The difference is that Biden already has his own political identity.
“The problem with using it against Joe Biden is the public has an image of him burned in over decades,” said Steel. “Goofy old Uncle Joe, the moderate-seeming Democrat from Delaware and Obama’s wingman.”
That may explain why Trump spends more time talking about the progressive stars in the Democratic Party than he does the presumptive nominee. During a short address to supporters in Tampa on Friday, Trump unloaded on Sanders, Ocasio-Cortez and Omar — at one point humoring a member of the crowd who suggested that Omar should “go back” while another crowd member yelled “deport her”.
“You’re going to get me in trouble,” Trump laughed.
Trump also suggested that Sanders was actually the true standard bearer of the Democratic Party and claimed that the primary was rigged in Biden’s favor. The President then read off a litany of policy positions touted by Sanders and said Biden has no choice but to carry Sanders’ goals into the White House.
In Tampa, Trump name-checked the Biden-Sanders platform as evidence his opponent was too far left, following a trail blazed by his campaign. After this “unity platform” was released last month, Trump spokesman Tim Murtaugh said the document showed Biden was a “Trojan horse candidate” and an “empty vessel carrying the insane wish list of the radical left.” Others who have repeated that language since include Vice President Mike Pence, campaign senior advisor Lara Trump, and Stepien.
“Joe Biden would be nothing more than an auto pen president, a Trojan horse for a radical agenda so radical, so all-encompassing, that it would transform this country into something utterly unrecognizable,” said Pence in Wisconsin in July. “The Biden-Sanders agenda would set America on the path of socialism and decline.”
Some GOP strategists have been urging the Trump campaign to embrace this simpler, familiar message about Biden.

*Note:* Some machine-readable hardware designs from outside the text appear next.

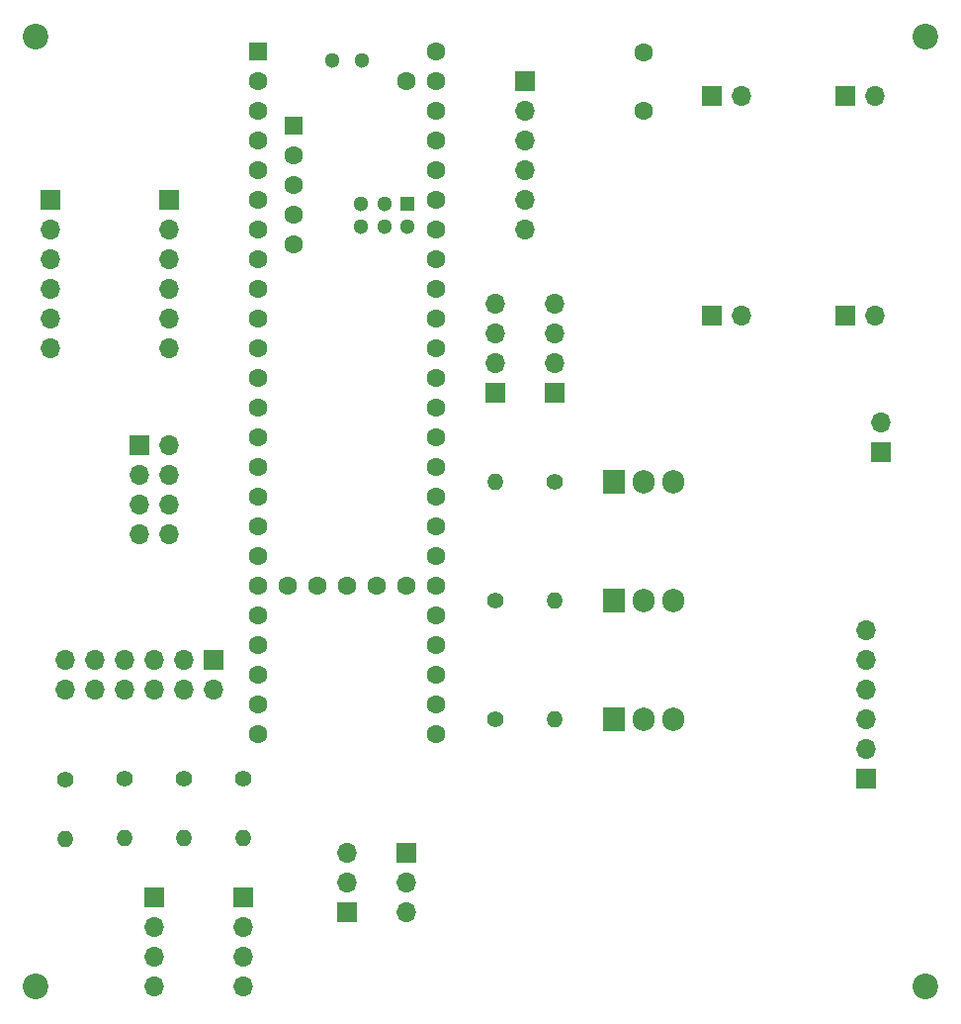
<source format=gbr>
%TF.GenerationSoftware,KiCad,Pcbnew,(6.0.9)*%
%TF.CreationDate,2023-01-08T11:03:24-08:00*%
%TF.ProjectId,CNC_Foamcutter_Control_Board,434e435f-466f-4616-9d63-75747465725f,rev?*%
%TF.SameCoordinates,Original*%
%TF.FileFunction,Soldermask,Top*%
%TF.FilePolarity,Negative*%
%FSLAX46Y46*%
G04 Gerber Fmt 4.6, Leading zero omitted, Abs format (unit mm)*
G04 Created by KiCad (PCBNEW (6.0.9)) date 2023-01-08 11:03:24*
%MOMM*%
%LPD*%
G01*
G04 APERTURE LIST*
%ADD10O,1.700000X1.700000*%
%ADD11R,1.700000X1.700000*%
%ADD12C,2.200000*%
%ADD13C,1.600000*%
%ADD14C,1.400000*%
%ADD15O,1.400000X1.400000*%
%ADD16R,1.905000X2.000000*%
%ADD17O,1.905000X2.000000*%
%ADD18R,1.600000X1.600000*%
%ADD19R,1.300000X1.300000*%
%ADD20C,1.300000*%
G04 APERTURE END LIST*
D10*
%TO.C,J15*%
X139700000Y-81270000D03*
X139700000Y-83810000D03*
X139700000Y-86350000D03*
D11*
X139700000Y-88890000D03*
%TD*%
D12*
%TO.C,REF\u002A\u002A*%
X176530000Y-139700000D03*
%TD*%
D10*
%TO.C,J17*%
X102870000Y-114295000D03*
X105410000Y-114295000D03*
X107950000Y-114295000D03*
X110490000Y-114295000D03*
X113030000Y-114295000D03*
X115570000Y-114295000D03*
X102870000Y-111755000D03*
X105410000Y-111755000D03*
X107950000Y-111755000D03*
X110490000Y-111755000D03*
X113030000Y-111755000D03*
D11*
X115570000Y-111755000D03*
%TD*%
D10*
%TO.C,J16*%
X144780000Y-81270000D03*
X144780000Y-83810000D03*
X144780000Y-86350000D03*
D11*
X144780000Y-88890000D03*
%TD*%
D13*
%TO.C,C1*%
X152400000Y-59730000D03*
X152400000Y-64730000D03*
%TD*%
D11*
%TO.C,J10*%
X109215000Y-93345000D03*
D10*
X111755000Y-93345000D03*
X109215000Y-95885000D03*
X111755000Y-95885000D03*
X109215000Y-98425000D03*
X111755000Y-98425000D03*
X109215000Y-100965000D03*
X111755000Y-100965000D03*
%TD*%
D11*
%TO.C,J12*%
X171450000Y-121920000D03*
D10*
X171450000Y-119380000D03*
X171450000Y-116840000D03*
X171450000Y-114300000D03*
X171450000Y-111760000D03*
X171450000Y-109220000D03*
%TD*%
D11*
%TO.C,J11*%
X127000000Y-133335000D03*
D10*
X127000000Y-130795000D03*
X127000000Y-128255000D03*
%TD*%
D11*
%TO.C,J7*%
X132080000Y-128270000D03*
D10*
X132080000Y-130810000D03*
X132080000Y-133350000D03*
%TD*%
D14*
%TO.C,R3*%
X113030000Y-121920000D03*
D15*
X113030000Y-127000000D03*
%TD*%
D14*
%TO.C,R6*%
X139700000Y-106680000D03*
D15*
X144780000Y-106680000D03*
%TD*%
D10*
%TO.C,J3*%
X160790000Y-82296000D03*
D11*
X158250000Y-82296000D03*
%TD*%
D12*
%TO.C,REF\u002A\u002A*%
X100330000Y-58420000D03*
%TD*%
D10*
%TO.C,J2*%
X172212000Y-82296000D03*
D11*
X169672000Y-82296000D03*
%TD*%
%TO.C,J9*%
X101600000Y-72390000D03*
D10*
X101600000Y-74930000D03*
X101600000Y-77470000D03*
X101600000Y-80010000D03*
X101600000Y-82550000D03*
X101600000Y-85090000D03*
%TD*%
D11*
%TO.C,J6*%
X142240000Y-62230000D03*
D10*
X142240000Y-64770000D03*
X142240000Y-67310000D03*
X142240000Y-69850000D03*
X142240000Y-72390000D03*
X142240000Y-74930000D03*
%TD*%
D14*
%TO.C,R7*%
X144780000Y-96520000D03*
D15*
X139700000Y-96520000D03*
%TD*%
D10*
%TO.C,J5*%
X160790000Y-63500000D03*
D11*
X158250000Y-63500000D03*
%TD*%
%TO.C,J8*%
X111760000Y-72390000D03*
D10*
X111760000Y-74930000D03*
X111760000Y-77470000D03*
X111760000Y-80010000D03*
X111760000Y-82550000D03*
X111760000Y-85090000D03*
%TD*%
D12*
%TO.C,REF\u002A\u002A*%
X176530000Y-58420000D03*
%TD*%
D10*
%TO.C,J4*%
X172220000Y-63500000D03*
D11*
X169680000Y-63500000D03*
%TD*%
%TO.C,J13*%
X110490000Y-132080000D03*
D10*
X110490000Y-134620000D03*
X110490000Y-137160000D03*
X110490000Y-139700000D03*
%TD*%
D14*
%TO.C,R4*%
X118110000Y-121920000D03*
D15*
X118110000Y-127000000D03*
%TD*%
D14*
%TO.C,R1*%
X107950000Y-121920000D03*
D15*
X107950000Y-127000000D03*
%TD*%
D16*
%TO.C,Q2*%
X149860000Y-106680000D03*
D17*
X152400000Y-106680000D03*
X154940000Y-106680000D03*
%TD*%
D16*
%TO.C,Q3*%
X149860000Y-96520000D03*
D17*
X152400000Y-96520000D03*
X154940000Y-96520000D03*
%TD*%
D11*
%TO.C,J1*%
X172720000Y-93980000D03*
D10*
X172720000Y-91440000D03*
%TD*%
D16*
%TO.C,Q1*%
X149860000Y-116840000D03*
D17*
X152400000Y-116840000D03*
X154940000Y-116840000D03*
%TD*%
D14*
%TO.C,R5*%
X139700000Y-116840000D03*
D15*
X144780000Y-116840000D03*
%TD*%
D12*
%TO.C,REF\u002A\u002A*%
X100330000Y-139700000D03*
%TD*%
D18*
%TO.C,U1*%
X119380000Y-59690000D03*
D13*
X119380000Y-62230000D03*
X119380000Y-64770000D03*
X119380000Y-67310000D03*
X119380000Y-69850000D03*
X119380000Y-72390000D03*
X119380000Y-74930000D03*
X119380000Y-77470000D03*
X119380000Y-80010000D03*
X119380000Y-82550000D03*
X119380000Y-85090000D03*
X119380000Y-87630000D03*
X119380000Y-90170000D03*
X119380000Y-92710000D03*
X119380000Y-95250000D03*
X119380000Y-97790000D03*
X119380000Y-100330000D03*
X119380000Y-102870000D03*
X119380000Y-105410000D03*
X119380000Y-107950000D03*
X119380000Y-110490000D03*
X119380000Y-113030000D03*
X119380000Y-115570000D03*
X119380000Y-118110000D03*
X134620000Y-118110000D03*
X134620000Y-115570000D03*
X134620000Y-113030000D03*
X134620000Y-110490000D03*
X134620000Y-107950000D03*
X134620000Y-105410000D03*
X134620000Y-102870000D03*
X134620000Y-100330000D03*
X134620000Y-97790000D03*
X134620000Y-95250000D03*
X134620000Y-92710000D03*
X134620000Y-90170000D03*
X134620000Y-87630000D03*
X134620000Y-85090000D03*
X134620000Y-82550000D03*
X134620000Y-80010000D03*
X134620000Y-77470000D03*
X134620000Y-74930000D03*
X134620000Y-72390000D03*
X134620000Y-69850000D03*
X134620000Y-67310000D03*
X134620000Y-64770000D03*
X134620000Y-62230000D03*
X134620000Y-59690000D03*
X132080000Y-62230000D03*
X121920000Y-105410000D03*
X124460000Y-105410000D03*
X127000000Y-105410000D03*
X129540000Y-105410000D03*
X132080000Y-105410000D03*
D18*
X122430800Y-65989200D03*
D13*
X122430800Y-68529200D03*
X122430800Y-71069200D03*
X122430800Y-73609200D03*
X122430800Y-76149200D03*
D19*
X132181600Y-72660000D03*
D20*
X130181600Y-72660000D03*
X128181600Y-72660000D03*
X128181600Y-74660000D03*
X130181600Y-74660000D03*
X132181600Y-74660000D03*
X128270000Y-60420000D03*
X125730000Y-60420000D03*
%TD*%
D14*
%TO.C,R2*%
X102870000Y-121970000D03*
D15*
X102870000Y-127050000D03*
%TD*%
D11*
%TO.C,J14*%
X118110000Y-132080000D03*
D10*
X118110000Y-134620000D03*
X118110000Y-137160000D03*
X118110000Y-139700000D03*
%TD*%
M02*

</source>
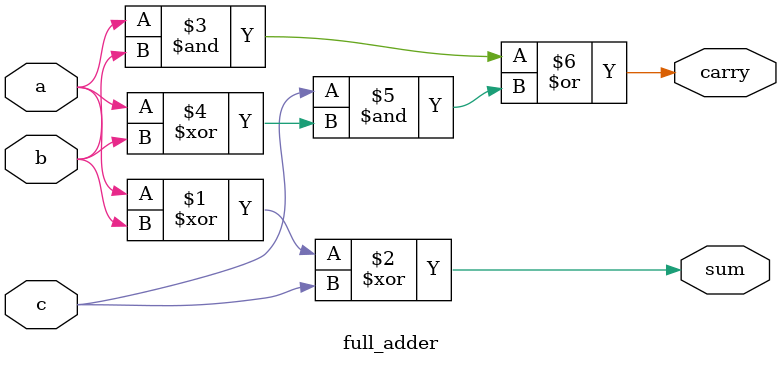
<source format=sv>
module full_adder(
input logic a,
input logic b,
input logic c,
output logic sum,
output logic carry
);

assign sum = (a ^ b) ^ c;
assign carry = (a & b) | (c & (a ^ b));

endmodule
</source>
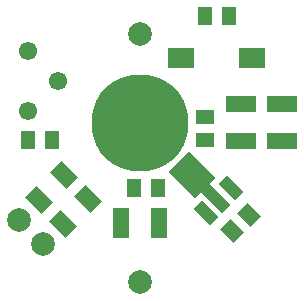
<source format=gts>
%FSLAX25Y25*%
%MOIN*%
G70*
G01*
G75*
G04 Layer_Color=8388736*
%ADD10C,0.01000*%
G04:AMPARAMS|DCode=11|XSize=31.5mil|YSize=98.43mil|CornerRadius=0mil|HoleSize=0mil|Usage=FLASHONLY|Rotation=45.000|XOffset=0mil|YOffset=0mil|HoleType=Round|Shape=Rectangle|*
%AMROTATEDRECTD11*
4,1,4,0.02366,-0.04593,-0.04593,0.02366,-0.02366,0.04593,0.04593,-0.02366,0.02366,-0.04593,0.0*
%
%ADD11ROTATEDRECTD11*%

G04:AMPARAMS|DCode=12|XSize=31.5mil|YSize=70.87mil|CornerRadius=0mil|HoleSize=0mil|Usage=FLASHONLY|Rotation=45.000|XOffset=0mil|YOffset=0mil|HoleType=Round|Shape=Rectangle|*
%AMROTATEDRECTD12*
4,1,4,0.01392,-0.03619,-0.03619,0.01392,-0.01392,0.03619,0.03619,-0.01392,0.01392,-0.03619,0.0*
%
%ADD12ROTATEDRECTD12*%

G04:AMPARAMS|DCode=13|XSize=86.61mil|YSize=118.11mil|CornerRadius=0mil|HoleSize=0mil|Usage=FLASHONLY|Rotation=45.000|XOffset=0mil|YOffset=0mil|HoleType=Round|Shape=Rectangle|*
%AMROTATEDRECTD13*
4,1,4,0.01114,-0.07238,-0.07238,0.01114,-0.01114,0.07238,0.07238,-0.01114,0.01114,-0.07238,0.0*
%
%ADD13ROTATEDRECTD13*%

%ADD14R,0.07874X0.06299*%
%ADD15R,0.03937X0.05512*%
G04:AMPARAMS|DCode=16|XSize=70.87mil|YSize=47.24mil|CornerRadius=0mil|HoleSize=0mil|Usage=FLASHONLY|Rotation=315.000|XOffset=0mil|YOffset=0mil|HoleType=Round|Shape=Rectangle|*
%AMROTATEDRECTD16*
4,1,4,-0.04176,0.00835,-0.00835,0.04176,0.04176,-0.00835,0.00835,-0.04176,-0.04176,0.00835,0.0*
%
%ADD16ROTATEDRECTD16*%

%ADD17R,0.04528X0.09449*%
G04:AMPARAMS|DCode=18|XSize=55.12mil|YSize=39.37mil|CornerRadius=0mil|HoleSize=0mil|Usage=FLASHONLY|Rotation=135.000|XOffset=0mil|YOffset=0mil|HoleType=Round|Shape=Rectangle|*
%AMROTATEDRECTD18*
4,1,4,0.03341,-0.00557,0.00557,-0.03341,-0.03341,0.00557,-0.00557,0.03341,0.03341,-0.00557,0.0*
%
%ADD18ROTATEDRECTD18*%

%ADD19R,0.05512X0.03937*%
%ADD20R,0.09449X0.04528*%
%ADD21C,0.01969*%
%ADD22C,0.03937*%
%ADD23C,0.07087*%
%ADD24C,0.00984*%
%ADD25C,0.02953*%
%ADD26C,0.07087*%
%ADD27C,0.31496*%
%ADD28C,0.05315*%
%ADD29C,0.04331*%
%ADD30C,0.47244*%
%ADD31C,0.00591*%
%ADD32C,0.00787*%
G04:AMPARAMS|DCode=33|XSize=39.37mil|YSize=106.3mil|CornerRadius=0mil|HoleSize=0mil|Usage=FLASHONLY|Rotation=45.000|XOffset=0mil|YOffset=0mil|HoleType=Round|Shape=Rectangle|*
%AMROTATEDRECTD33*
4,1,4,0.02366,-0.05150,-0.05150,0.02366,-0.02366,0.05150,0.05150,-0.02366,0.02366,-0.05150,0.0*
%
%ADD33ROTATEDRECTD33*%

G04:AMPARAMS|DCode=34|XSize=39.37mil|YSize=78.74mil|CornerRadius=0mil|HoleSize=0mil|Usage=FLASHONLY|Rotation=45.000|XOffset=0mil|YOffset=0mil|HoleType=Round|Shape=Rectangle|*
%AMROTATEDRECTD34*
4,1,4,0.01392,-0.04176,-0.04176,0.01392,-0.01392,0.04176,0.04176,-0.01392,0.01392,-0.04176,0.0*
%
%ADD34ROTATEDRECTD34*%

G04:AMPARAMS|DCode=35|XSize=94.49mil|YSize=125.98mil|CornerRadius=0mil|HoleSize=0mil|Usage=FLASHONLY|Rotation=45.000|XOffset=0mil|YOffset=0mil|HoleType=Round|Shape=Rectangle|*
%AMROTATEDRECTD35*
4,1,4,0.01114,-0.07795,-0.07795,0.01114,-0.01114,0.07795,0.07795,-0.01114,0.01114,-0.07795,0.0*
%
%ADD35ROTATEDRECTD35*%

%ADD36R,0.08661X0.07087*%
%ADD37R,0.04724X0.06299*%
G04:AMPARAMS|DCode=38|XSize=78.74mil|YSize=55.12mil|CornerRadius=0mil|HoleSize=0mil|Usage=FLASHONLY|Rotation=315.000|XOffset=0mil|YOffset=0mil|HoleType=Round|Shape=Rectangle|*
%AMROTATEDRECTD38*
4,1,4,-0.04733,0.00835,-0.00835,0.04733,0.04733,-0.00835,0.00835,-0.04733,-0.04733,0.00835,0.0*
%
%ADD38ROTATEDRECTD38*%

%ADD39R,0.05315X0.10236*%
G04:AMPARAMS|DCode=40|XSize=62.99mil|YSize=47.24mil|CornerRadius=0mil|HoleSize=0mil|Usage=FLASHONLY|Rotation=135.000|XOffset=0mil|YOffset=0mil|HoleType=Round|Shape=Rectangle|*
%AMROTATEDRECTD40*
4,1,4,0.03897,-0.00557,0.00557,-0.03897,-0.03897,0.00557,-0.00557,0.03897,0.03897,-0.00557,0.0*
%
%ADD40ROTATEDRECTD40*%

%ADD41R,0.06299X0.04724*%
%ADD42R,0.10236X0.05315*%
%ADD43C,0.07874*%
%ADD44C,0.32283*%
%ADD45C,0.06102*%
D33*
X25094Y-25094D02*
D03*
D34*
X30244Y-21892D02*
D03*
X21892Y-30244D02*
D03*
D35*
X17438Y-17438D02*
D03*
D36*
X13780Y21654D02*
D03*
X37402D02*
D03*
D37*
X-29528Y-5906D02*
D03*
X-37402D02*
D03*
X-1969Y-21654D02*
D03*
X5906D02*
D03*
X21654Y35433D02*
D03*
X29528D02*
D03*
D38*
X-25352Y-17478D02*
D03*
X-33703Y-25829D02*
D03*
X-17478Y-25352D02*
D03*
X-25829Y-33703D02*
D03*
D39*
X6299Y-33465D02*
D03*
X-6299D02*
D03*
D40*
X30681Y-36248D02*
D03*
X36248Y-30681D02*
D03*
D41*
X21654Y1969D02*
D03*
Y-5906D02*
D03*
D42*
X33465Y6299D02*
D03*
Y-6299D02*
D03*
X47244Y6299D02*
D03*
Y-6299D02*
D03*
D43*
X0Y29528D02*
D03*
X-32480Y-40354D02*
D03*
X-40354Y-32480D02*
D03*
X0Y-53150D02*
D03*
D44*
Y0D02*
D03*
D45*
X-37402Y23779D02*
D03*
X-27402Y13780D02*
D03*
X-37402Y3779D02*
D03*
M02*

</source>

“Mission number one is not allowing Joe Biden to continue to position himself as a nice, moderate grandfather,” said Corry Bliss, a Republican campaign operative. “Anything that helps systematically attack, define, and push him left is smart and helpful.”
But with just 90 days before Election Day and with some states sending out mail-in ballots as early as September, the time for the Trump campaign to define Biden is running out. The fear for Republicans is that it will be difficult to change voters’ perceptions of Biden as a mainstream liberal Democrat.
Pushing the idea may be the only option left for the troubled Trump campaign, said Steel.
“It’s better than nothing,” he said.